How to Remove Stickers From Wood With a Hair Dryer

  1. Warm Sticker With Hair Dryer

    Start by setting your hair dryer to "low," then blow on the sticker, holding the dryer about two inches away from it. After 30 seconds, pick at the corner of the sticker with your fingernail to see if the heat has loosened it. Continue to heat the sticker for as long as five minutes, checking every so often to make sure you're not damaging the wood.

  2. Gently Lift Sticker With Tool

    Once the sticker is warmed up, its sticky underside should be softer and more pliable. At this point, you can use a plastic paint scraper or credit card to lift up the corners of your sticker and slowly peel it away. If you feel any resistance or notice any residue sticking to the wood, simply move on to the next step.

  3. Warm Underside of Sticker With Hair Dryer

    If the sticker is persistent, grab your hair dryer again and gently heat the underside of the sticker as you pull it away from the wood. If there is any remaining residue once you've removed the sticker, you can use a soft cloth with warm water (and soap, if necessary) or try one of the other methods recommended in this article.

Remove Stickers From Wood With Rubbing Alcohol

If you don't have rubbing alcohol on hand, another solvent you could consider is white vinegar. Vinegar can be especially effective on painted woods. However, make sure to test whichever liquid you select in an inconspicuous area before applying it to the sticker, especially if your wood is stained or treated.

  1. Cover Sticker in Alcohol-Soaked Cloth

    Start by soaking a paper towel or cloth in alcohol. If the sticker is particularly defiant, lay the cloth over the sticker and leave it for 30 minutes to work its magic. If you're in a hurry, move on to the next step first (you can always soak the sticker later).

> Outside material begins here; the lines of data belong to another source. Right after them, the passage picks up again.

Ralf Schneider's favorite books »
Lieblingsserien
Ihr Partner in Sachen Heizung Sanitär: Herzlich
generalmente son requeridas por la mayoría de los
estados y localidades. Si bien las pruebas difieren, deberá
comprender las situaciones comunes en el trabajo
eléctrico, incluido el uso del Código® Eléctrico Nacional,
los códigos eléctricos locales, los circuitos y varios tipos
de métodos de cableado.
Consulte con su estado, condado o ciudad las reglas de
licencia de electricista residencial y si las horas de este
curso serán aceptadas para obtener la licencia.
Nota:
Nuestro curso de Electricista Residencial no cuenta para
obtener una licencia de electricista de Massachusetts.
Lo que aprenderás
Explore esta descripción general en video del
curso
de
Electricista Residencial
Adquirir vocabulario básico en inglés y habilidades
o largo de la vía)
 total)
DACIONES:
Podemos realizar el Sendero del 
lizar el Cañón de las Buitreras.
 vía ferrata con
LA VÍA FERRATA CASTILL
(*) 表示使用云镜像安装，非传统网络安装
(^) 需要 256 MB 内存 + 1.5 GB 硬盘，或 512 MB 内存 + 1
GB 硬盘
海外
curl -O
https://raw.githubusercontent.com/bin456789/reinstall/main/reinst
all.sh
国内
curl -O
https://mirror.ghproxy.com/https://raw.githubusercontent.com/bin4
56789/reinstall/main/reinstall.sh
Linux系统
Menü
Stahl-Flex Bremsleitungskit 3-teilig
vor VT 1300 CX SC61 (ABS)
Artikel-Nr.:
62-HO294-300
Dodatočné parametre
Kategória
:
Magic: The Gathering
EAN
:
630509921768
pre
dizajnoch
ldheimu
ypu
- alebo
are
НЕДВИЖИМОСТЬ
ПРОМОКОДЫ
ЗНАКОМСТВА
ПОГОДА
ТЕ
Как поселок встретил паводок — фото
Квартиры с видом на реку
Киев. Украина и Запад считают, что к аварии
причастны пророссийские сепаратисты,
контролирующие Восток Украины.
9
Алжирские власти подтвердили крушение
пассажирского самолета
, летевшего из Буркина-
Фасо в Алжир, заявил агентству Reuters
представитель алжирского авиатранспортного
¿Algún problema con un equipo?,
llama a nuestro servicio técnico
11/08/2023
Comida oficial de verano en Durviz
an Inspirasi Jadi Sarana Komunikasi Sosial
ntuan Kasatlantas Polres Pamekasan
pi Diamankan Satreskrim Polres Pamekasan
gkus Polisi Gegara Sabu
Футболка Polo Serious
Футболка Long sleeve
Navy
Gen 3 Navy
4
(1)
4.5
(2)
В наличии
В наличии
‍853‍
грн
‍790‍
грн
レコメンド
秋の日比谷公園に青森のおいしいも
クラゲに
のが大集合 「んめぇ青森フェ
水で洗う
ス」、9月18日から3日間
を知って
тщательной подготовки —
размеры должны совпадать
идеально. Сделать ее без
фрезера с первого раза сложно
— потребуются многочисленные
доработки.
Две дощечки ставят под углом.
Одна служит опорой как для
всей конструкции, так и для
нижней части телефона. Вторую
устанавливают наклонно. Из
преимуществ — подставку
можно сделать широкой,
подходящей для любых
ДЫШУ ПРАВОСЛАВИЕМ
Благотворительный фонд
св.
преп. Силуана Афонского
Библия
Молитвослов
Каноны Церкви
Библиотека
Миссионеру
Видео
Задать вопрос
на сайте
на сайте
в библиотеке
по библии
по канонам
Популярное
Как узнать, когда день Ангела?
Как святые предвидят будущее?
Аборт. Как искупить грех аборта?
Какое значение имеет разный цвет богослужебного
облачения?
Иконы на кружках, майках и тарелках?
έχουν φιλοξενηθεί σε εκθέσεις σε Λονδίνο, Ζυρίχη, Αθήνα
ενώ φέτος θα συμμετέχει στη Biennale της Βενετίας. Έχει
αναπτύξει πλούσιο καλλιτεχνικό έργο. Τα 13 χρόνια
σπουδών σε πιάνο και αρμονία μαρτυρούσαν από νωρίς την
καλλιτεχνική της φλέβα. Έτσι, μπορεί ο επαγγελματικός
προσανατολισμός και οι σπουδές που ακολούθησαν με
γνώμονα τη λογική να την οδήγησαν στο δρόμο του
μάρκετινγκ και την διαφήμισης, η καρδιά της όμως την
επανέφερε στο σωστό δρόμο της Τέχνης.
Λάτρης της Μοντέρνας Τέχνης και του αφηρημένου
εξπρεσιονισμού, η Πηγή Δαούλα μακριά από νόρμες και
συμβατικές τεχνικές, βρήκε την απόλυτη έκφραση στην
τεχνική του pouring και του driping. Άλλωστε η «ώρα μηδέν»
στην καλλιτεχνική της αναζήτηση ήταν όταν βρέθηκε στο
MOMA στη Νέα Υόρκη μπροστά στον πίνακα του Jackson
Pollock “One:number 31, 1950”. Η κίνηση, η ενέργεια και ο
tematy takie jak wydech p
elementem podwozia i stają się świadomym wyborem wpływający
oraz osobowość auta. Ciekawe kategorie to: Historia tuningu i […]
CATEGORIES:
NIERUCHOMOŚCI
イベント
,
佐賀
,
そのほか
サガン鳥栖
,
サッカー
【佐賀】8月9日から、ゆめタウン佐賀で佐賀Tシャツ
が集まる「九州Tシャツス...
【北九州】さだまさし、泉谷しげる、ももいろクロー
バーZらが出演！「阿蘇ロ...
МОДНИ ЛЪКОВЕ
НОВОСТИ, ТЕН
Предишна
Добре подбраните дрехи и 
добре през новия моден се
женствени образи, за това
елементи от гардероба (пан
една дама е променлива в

  2. Gently Rub Sticker With Cloth

    Take your alcohol-soaked cloth and rub around the sticker in a circular motion. You should notice the paper and residue slowly begin to dissolve and lift away from the wood. If you experience any resistance, move back to the first step and leave the cloth and sticker together again.

  3. Wash Remaining Sticker Residue Away

    For this method, the alcohol alone should be strong enough to pry the sticker away from the wood. But, if you encounter any sticky remains, submerge a cloth in warm water (and soap, if needed), then wipe away the leftovers.

Remove Stickers From Wood With Vegetable Oil

While it's perfectly safe to use oil on wooden materials, vegetable oil may darken the color of your wood (especially if your wood is unfinished). Before you attempt this method, test the oil on the wood surface in an inconspicuous location. If you don't have vegetable oil on hand, olive oil is effective as well.

  1. Add Drops of Vegetable Oil to Sticker

    Start by coating the sticker in a thin layer of oil. You want the sticker completely covered, so the oil can penetrate the paper and loosen its grip on the wood. Leave the oil alone for at least a few minutes and as much as an hour.

  2. Gently Lift Sticker with Tool

    After the oil has soaked the sticker, use a plastic scraper or credit card (or your fingernails) to pick at the corners of the sticker. Slowly pull it up, watching for any leftover residue.

  3. Wash Away Remaining Sticker Residue

    If the vegetable oil works on the first try and removes the sticker and any sticky residue, simply wipe away any leftover oil with a damp cloth. However, if you notice some remaining residue, use some warm, soapy water to gently tackle what's left.